The retail industry has called on Chancellor George Osborne to save the crisis-hit sector by reducing business rates and rebuilding consumer confidence, as he prepares to present the Budget.
In pre-budget research prepared by Oxford Economics, the British Retail Consortium (BRC) claims that the cost of running retail businesses on the UK high street has risen by 21 percent or £20bn ($31bn, €23bn) since 2006 to £116bn.
During the same period, sales on the high street rose by just 12 percent, resulting in a significant cut in retailers' profit margins. The large-scale cost increases forced many retailers to close their shops, making thousands of jobs redundant.
A number of high-profile retailers including Comet, HMV and Jessops have failed over recent months, amid weak consumer confidence due to lower disposable incomes.
"While many private sector, market-sensitive costs such as rents have responded to economic realities, centrally-driven costs such as business rates and utility bills have gone up sharply," the BRC said in a statement.
"Consumer spending accounts for two thirds of all expenditure in the UK. It must recover before the economy can, yet 2013 has begun with high-profile evidence that demand is weak and a painful restructuring of the UK retail industry is underway as customers change the ways in which they want to shop," Helen Dickinson, the Consortium's director-general, added.

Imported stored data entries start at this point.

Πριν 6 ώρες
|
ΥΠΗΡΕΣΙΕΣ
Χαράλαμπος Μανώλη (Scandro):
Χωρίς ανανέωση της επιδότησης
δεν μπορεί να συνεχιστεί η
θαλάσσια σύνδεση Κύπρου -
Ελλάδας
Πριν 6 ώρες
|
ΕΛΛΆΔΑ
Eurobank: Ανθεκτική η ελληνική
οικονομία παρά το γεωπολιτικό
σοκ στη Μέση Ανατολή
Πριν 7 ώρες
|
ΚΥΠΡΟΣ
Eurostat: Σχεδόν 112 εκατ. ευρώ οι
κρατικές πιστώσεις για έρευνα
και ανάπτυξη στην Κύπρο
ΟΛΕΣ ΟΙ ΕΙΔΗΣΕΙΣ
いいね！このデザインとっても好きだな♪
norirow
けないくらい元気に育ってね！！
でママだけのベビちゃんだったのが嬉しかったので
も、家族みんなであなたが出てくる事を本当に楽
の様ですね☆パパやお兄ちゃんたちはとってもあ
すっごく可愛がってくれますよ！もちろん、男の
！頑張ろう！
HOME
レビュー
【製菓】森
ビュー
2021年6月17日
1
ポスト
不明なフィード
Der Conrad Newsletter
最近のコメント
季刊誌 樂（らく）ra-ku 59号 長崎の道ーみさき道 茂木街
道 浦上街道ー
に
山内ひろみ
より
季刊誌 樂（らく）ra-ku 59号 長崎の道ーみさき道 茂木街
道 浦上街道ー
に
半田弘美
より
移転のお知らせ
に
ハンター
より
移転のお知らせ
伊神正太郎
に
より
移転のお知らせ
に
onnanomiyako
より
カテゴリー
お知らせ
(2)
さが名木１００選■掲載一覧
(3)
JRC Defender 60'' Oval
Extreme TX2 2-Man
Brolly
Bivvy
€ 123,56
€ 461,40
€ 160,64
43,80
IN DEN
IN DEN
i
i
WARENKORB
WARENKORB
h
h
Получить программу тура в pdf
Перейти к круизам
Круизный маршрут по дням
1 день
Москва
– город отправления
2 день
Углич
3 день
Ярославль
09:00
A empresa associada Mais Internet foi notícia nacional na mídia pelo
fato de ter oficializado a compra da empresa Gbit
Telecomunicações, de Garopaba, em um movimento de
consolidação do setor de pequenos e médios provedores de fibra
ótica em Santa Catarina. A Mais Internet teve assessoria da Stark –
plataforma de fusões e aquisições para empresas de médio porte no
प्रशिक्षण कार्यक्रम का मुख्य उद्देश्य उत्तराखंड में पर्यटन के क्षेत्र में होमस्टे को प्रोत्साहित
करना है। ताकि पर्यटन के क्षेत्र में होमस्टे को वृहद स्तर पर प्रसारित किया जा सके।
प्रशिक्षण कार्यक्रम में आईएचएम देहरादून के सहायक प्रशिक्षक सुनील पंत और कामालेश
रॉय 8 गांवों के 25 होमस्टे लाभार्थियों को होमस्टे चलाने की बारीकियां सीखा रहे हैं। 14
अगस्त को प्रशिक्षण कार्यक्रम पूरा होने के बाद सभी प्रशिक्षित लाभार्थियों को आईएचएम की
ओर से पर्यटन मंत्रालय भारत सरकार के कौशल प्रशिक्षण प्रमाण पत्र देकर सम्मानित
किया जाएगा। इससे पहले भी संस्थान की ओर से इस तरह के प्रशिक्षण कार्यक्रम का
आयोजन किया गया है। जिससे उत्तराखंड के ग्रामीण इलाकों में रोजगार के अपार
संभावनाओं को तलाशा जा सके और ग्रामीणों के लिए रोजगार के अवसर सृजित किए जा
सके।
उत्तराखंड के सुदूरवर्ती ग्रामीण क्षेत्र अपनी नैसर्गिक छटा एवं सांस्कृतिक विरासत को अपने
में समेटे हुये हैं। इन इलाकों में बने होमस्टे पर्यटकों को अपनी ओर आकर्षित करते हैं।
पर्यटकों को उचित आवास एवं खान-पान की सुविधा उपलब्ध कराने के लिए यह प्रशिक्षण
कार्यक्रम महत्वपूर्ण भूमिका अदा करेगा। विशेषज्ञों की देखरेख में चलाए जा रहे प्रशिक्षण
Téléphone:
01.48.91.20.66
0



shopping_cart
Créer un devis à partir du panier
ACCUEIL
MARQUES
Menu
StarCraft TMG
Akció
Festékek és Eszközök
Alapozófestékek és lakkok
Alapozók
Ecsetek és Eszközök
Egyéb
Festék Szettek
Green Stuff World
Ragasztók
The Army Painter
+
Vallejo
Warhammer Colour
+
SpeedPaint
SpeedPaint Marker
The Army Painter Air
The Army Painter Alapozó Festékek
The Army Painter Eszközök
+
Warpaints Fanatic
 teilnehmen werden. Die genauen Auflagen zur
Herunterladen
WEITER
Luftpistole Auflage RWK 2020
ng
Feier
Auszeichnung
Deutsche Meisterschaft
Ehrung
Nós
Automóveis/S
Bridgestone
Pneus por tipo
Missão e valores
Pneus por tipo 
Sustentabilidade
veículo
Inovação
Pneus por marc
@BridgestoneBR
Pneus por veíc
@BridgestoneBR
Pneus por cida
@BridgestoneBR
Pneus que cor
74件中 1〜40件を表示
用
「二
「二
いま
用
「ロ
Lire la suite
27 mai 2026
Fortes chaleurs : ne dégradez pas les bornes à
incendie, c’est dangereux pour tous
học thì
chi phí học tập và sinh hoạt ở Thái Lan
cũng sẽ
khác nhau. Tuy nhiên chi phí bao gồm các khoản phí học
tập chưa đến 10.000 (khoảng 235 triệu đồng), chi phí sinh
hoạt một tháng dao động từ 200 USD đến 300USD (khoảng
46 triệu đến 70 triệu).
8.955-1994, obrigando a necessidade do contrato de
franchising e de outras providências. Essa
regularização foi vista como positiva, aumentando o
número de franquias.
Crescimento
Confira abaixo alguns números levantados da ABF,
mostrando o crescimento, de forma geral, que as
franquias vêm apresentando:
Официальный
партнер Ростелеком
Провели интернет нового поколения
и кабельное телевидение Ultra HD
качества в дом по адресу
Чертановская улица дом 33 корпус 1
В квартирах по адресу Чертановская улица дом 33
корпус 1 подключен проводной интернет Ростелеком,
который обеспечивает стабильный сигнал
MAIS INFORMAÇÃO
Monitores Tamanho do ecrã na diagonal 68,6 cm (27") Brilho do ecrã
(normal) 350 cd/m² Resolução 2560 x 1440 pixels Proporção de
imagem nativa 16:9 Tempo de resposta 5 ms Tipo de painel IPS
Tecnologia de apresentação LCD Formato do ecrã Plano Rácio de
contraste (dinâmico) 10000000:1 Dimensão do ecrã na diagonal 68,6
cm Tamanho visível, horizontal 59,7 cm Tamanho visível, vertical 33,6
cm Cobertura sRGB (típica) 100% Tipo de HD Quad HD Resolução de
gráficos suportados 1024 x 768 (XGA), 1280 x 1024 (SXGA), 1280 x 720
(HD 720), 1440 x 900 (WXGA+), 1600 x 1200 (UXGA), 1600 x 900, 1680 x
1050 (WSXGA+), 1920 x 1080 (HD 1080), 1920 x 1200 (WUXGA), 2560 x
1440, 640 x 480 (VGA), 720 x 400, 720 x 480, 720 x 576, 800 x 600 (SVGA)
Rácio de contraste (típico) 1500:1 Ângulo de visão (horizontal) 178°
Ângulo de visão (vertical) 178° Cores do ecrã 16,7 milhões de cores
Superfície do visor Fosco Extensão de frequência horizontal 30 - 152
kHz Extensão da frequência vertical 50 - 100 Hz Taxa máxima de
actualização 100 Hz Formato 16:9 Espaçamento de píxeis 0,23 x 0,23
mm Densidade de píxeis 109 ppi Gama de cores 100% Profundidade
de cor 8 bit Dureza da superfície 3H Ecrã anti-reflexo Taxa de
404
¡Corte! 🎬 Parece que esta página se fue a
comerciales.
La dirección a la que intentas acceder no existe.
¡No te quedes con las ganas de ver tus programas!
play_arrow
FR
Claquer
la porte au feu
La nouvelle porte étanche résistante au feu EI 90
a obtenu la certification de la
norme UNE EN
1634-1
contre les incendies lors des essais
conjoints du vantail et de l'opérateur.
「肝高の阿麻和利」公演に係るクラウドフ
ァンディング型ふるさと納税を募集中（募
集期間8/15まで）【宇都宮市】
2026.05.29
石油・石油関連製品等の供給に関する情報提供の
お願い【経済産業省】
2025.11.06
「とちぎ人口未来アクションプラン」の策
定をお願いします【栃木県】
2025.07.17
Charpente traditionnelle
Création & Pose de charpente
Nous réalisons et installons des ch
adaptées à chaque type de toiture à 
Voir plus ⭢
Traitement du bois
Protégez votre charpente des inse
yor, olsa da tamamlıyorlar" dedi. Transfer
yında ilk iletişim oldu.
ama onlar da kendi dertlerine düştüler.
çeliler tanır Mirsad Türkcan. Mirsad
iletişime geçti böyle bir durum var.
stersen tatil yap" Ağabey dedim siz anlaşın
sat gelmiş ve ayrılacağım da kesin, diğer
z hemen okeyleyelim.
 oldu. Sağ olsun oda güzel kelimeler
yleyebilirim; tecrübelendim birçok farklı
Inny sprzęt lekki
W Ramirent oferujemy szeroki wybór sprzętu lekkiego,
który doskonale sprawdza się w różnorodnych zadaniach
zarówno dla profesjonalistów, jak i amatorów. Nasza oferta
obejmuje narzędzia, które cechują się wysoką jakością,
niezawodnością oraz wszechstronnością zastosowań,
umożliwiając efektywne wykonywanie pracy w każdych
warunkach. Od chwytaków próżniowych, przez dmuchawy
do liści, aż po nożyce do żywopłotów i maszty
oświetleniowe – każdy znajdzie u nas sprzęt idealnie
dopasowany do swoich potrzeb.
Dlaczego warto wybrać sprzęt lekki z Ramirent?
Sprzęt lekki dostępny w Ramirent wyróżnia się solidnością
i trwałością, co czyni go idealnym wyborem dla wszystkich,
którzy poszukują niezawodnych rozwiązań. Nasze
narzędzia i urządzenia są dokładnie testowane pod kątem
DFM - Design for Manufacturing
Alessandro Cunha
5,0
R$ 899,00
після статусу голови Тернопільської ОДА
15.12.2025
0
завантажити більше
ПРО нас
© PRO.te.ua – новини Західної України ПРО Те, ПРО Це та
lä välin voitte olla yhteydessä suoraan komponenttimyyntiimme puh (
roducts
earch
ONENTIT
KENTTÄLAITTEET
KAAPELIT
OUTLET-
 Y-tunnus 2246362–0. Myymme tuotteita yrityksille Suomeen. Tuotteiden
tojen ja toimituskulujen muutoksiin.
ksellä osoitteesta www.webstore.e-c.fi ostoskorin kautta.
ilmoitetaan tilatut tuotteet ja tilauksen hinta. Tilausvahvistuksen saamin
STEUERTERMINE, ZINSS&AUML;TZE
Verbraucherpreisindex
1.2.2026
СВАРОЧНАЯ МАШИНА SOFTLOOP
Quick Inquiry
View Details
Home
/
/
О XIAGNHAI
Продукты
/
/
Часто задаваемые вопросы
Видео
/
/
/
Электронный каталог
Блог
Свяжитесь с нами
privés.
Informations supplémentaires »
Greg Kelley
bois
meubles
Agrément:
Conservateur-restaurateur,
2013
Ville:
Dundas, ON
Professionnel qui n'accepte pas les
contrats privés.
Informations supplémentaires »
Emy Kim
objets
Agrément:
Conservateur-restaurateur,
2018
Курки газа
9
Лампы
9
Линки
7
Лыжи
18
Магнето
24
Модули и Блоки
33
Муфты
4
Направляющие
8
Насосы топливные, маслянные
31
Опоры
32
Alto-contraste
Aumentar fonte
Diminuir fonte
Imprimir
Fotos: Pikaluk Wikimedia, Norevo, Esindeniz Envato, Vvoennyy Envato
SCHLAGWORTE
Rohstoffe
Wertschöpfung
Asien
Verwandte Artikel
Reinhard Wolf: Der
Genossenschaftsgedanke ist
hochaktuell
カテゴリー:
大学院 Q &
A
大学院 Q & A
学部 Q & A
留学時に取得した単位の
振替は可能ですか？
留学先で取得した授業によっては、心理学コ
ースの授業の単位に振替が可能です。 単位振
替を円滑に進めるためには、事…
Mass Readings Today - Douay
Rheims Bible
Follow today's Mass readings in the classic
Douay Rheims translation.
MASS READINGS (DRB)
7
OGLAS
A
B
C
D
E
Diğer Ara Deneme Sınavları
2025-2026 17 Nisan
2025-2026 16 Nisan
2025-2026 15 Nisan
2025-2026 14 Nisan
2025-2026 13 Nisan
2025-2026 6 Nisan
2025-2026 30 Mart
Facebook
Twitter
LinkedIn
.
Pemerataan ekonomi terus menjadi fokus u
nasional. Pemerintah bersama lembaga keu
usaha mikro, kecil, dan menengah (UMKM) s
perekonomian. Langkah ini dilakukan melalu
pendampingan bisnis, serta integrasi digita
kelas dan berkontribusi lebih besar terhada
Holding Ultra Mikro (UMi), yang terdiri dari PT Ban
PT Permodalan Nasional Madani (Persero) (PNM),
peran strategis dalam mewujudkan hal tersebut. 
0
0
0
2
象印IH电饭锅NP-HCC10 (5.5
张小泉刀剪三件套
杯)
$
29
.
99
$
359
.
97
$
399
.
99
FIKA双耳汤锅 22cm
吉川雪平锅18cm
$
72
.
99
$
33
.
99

"The Chancellor has the opportunity to improve the business environment as a way of re-establishing and maximising retail's essential contribution to recovery. We're setting out priorities to help achieve that most effectively."
The BRC has asked Osborne to freeze business rates, at which retailers are taxed on their property assets, until 2013. Additionally, the group has demanded a system to calculate rates by using an annual average of the consumer price index, rather than a single month's retail price index.